> [Work order]:
Render the text of every row below as a JSON list of strings, one string per line, with blank lines left out.

---------------

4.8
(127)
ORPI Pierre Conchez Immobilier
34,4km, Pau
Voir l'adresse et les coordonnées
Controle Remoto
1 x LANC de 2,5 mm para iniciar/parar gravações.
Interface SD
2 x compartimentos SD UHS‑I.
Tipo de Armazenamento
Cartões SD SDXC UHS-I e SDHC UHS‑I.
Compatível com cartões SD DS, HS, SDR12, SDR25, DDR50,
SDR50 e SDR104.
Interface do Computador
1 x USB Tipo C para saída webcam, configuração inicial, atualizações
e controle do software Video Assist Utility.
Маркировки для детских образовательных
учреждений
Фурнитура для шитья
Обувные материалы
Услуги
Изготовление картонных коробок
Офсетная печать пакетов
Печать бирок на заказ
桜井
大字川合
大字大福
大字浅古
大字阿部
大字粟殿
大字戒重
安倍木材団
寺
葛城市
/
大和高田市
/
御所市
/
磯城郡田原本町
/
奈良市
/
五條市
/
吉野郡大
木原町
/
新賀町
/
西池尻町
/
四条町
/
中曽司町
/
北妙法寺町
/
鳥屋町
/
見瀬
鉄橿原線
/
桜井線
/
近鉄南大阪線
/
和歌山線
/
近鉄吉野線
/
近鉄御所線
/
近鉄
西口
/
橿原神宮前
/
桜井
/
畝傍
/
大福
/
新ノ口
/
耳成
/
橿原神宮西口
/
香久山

---------------

> [Worked solution]:
[
  "4.8",
  "(127)",
  "ORPI Pierre Conchez Immobilier",
  "34,4km, Pau",
  "Voir l'adresse et les coordonnées",
  "Controle Remoto",
  "1 x LANC de 2,5 mm para iniciar/parar gravações.",
  "Interface SD",
  "2 x compartimentos SD UHS‑I.",
  "Tipo de Armazenamento",
  "Cartões SD SDXC UHS-I e SDHC UHS‑I.",
  "Compatível com cartões SD DS, HS, SDR12, SDR25, DDR50,",
  "SDR50 e SDR104.",
  "Interface do Computador",
  "1 x USB Tipo C para saída webcam, configuração inicial, atualizações",
  "e controle do software Video Assist Utility.",
  "Маркировки для детских образовательных",
  "учреждений",
  "Фурнитура для шитья",
  "Обувные материалы",
  "Услуги",
  "Изготовление картонных коробок",
  "Офсетная печать пакетов",
  "Печать бирок на заказ",
  "桜井",
  "大字川合",
  "大字大福",
  "大字浅古",
  "大字阿部",
  "大字粟殿",
  "大字戒重",
  "安倍木材団",
  "寺",
  "葛城市",
  "/",
  "大和高田市",
  "/",
  "御所市",
  "/",
  "磯城郡田原本町",
  "/",
  "奈良市",
  "/",
  "五條市",
  "/",
  "吉野郡大",
  "木原町",
  "/",
  "新賀町",
  "/",
  "西池尻町",
  "/",
  "四条町",
  "/",
  "中曽司町",
  "/",
  "北妙法寺町",
  "/",
  "鳥屋町",
  "/",
  "見瀬",
  "鉄橿原線",
  "/",
  "桜井線",
  "/",
  "近鉄南大阪線",
  "/",
  "和歌山線",
  "/",
  "近鉄吉野線",
  "/",
  "近鉄御所線",
  "/",
  "近鉄",
  "西口",
  "/",
  "橿原神宮前",
  "/",
  "桜井",
  "/",
  "畝傍",
  "/",
  "大福",
  "/",
  "新ノ口",
  "/",
  "耳成",
  "/",
  "橿原神宮西口",
  "/",
  "香久山"
]